(Data extracted from a collection)
......
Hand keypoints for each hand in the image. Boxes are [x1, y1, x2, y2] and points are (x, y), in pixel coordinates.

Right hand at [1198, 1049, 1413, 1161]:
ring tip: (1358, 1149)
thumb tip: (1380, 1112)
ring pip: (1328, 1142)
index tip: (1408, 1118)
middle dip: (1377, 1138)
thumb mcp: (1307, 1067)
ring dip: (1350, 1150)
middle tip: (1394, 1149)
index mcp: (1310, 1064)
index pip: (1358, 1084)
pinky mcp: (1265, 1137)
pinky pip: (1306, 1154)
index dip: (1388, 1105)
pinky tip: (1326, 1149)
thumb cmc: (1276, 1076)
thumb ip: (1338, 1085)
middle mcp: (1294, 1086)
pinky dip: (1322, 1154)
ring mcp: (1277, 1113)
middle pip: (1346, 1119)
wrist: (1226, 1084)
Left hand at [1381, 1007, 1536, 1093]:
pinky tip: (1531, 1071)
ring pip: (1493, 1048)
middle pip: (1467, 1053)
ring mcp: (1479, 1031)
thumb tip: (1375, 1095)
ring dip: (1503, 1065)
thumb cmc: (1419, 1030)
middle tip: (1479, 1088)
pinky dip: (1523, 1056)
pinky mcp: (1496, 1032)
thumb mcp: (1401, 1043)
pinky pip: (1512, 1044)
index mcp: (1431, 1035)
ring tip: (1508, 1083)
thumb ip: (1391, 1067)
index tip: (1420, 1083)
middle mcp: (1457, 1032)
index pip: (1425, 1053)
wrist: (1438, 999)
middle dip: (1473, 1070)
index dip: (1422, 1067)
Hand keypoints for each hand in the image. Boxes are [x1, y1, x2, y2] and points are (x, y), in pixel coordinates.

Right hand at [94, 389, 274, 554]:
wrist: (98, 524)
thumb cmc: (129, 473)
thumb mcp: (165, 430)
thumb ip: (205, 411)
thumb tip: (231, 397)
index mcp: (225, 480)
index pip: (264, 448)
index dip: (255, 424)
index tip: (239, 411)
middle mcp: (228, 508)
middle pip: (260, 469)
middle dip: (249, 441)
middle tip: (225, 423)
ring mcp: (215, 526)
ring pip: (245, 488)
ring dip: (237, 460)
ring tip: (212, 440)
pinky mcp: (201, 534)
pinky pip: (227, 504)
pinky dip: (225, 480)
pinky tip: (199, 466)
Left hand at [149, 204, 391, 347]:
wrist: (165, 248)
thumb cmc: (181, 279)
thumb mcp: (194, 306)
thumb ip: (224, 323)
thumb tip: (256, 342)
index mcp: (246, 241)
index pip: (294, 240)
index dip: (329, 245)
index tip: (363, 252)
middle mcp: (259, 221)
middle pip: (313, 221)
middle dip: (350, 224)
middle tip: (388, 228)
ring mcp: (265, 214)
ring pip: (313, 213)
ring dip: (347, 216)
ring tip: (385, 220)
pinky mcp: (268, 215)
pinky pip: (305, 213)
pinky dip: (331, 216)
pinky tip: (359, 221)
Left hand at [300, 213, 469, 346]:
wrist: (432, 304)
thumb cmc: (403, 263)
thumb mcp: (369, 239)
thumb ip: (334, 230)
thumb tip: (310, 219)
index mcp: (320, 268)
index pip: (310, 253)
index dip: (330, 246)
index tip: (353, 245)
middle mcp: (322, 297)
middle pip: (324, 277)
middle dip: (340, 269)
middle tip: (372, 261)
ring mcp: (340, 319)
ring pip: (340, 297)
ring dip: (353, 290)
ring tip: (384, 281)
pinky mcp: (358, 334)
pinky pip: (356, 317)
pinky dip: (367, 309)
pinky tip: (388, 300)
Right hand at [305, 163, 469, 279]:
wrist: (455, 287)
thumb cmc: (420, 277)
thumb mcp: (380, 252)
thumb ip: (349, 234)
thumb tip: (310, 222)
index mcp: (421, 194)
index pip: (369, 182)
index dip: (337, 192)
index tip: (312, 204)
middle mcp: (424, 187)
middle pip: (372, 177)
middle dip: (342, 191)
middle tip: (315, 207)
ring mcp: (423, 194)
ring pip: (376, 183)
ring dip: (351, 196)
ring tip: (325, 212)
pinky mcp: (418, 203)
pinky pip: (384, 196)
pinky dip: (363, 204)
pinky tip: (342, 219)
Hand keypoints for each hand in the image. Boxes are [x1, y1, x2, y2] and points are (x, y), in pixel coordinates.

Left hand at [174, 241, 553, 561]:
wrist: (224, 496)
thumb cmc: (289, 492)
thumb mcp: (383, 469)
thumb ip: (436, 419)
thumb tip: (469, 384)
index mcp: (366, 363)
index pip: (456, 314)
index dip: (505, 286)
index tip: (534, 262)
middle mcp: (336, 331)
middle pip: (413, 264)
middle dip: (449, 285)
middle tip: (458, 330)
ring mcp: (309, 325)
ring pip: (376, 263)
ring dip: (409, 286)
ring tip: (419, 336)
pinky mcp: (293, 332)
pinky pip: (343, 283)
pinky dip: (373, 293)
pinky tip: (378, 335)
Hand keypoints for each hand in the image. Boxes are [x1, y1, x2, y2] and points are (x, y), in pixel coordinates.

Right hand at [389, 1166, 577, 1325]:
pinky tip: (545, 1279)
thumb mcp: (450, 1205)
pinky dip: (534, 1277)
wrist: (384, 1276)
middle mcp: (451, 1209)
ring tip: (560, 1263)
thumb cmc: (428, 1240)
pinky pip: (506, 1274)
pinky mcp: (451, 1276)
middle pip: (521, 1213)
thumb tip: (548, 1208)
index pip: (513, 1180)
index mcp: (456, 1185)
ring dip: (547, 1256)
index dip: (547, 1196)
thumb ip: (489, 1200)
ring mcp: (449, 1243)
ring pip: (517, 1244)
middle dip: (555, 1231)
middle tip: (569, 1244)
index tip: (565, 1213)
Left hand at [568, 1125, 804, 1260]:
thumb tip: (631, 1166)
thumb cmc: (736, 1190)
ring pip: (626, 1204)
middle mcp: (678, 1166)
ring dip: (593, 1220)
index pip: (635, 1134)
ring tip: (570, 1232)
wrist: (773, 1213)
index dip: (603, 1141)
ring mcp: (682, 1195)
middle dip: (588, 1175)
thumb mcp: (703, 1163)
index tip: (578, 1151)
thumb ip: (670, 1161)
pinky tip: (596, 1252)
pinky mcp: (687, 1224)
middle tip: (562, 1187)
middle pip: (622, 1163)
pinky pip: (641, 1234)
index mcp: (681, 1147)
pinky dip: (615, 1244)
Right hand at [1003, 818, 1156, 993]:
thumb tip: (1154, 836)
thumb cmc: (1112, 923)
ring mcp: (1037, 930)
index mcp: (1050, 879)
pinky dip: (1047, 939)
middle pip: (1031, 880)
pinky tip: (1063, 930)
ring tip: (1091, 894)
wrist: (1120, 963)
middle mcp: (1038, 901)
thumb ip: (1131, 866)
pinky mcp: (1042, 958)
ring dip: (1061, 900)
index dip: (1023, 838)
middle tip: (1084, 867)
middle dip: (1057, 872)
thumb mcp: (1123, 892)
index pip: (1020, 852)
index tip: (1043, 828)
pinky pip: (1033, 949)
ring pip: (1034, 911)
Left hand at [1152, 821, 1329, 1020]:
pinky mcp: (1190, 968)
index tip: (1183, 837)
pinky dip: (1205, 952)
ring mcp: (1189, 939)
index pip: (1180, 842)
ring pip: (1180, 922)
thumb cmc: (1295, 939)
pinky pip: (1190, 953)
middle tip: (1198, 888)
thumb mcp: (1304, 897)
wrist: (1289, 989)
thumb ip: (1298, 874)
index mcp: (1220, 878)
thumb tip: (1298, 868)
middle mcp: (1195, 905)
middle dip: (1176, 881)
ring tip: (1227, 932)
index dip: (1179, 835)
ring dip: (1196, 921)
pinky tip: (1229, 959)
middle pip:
......
◆ **EXERCISE DESCRIPTION**
Please return a copy of each line in the entries that has the string "Right".

◆ **WRITTEN REPLY**
Right hand at [1198, 1049, 1413, 1161]:
Right hand at [94, 389, 274, 554]:
Right hand at [305, 163, 469, 279]:
Right hand at [389, 1166, 577, 1325]:
Right hand at [1003, 818, 1156, 993]:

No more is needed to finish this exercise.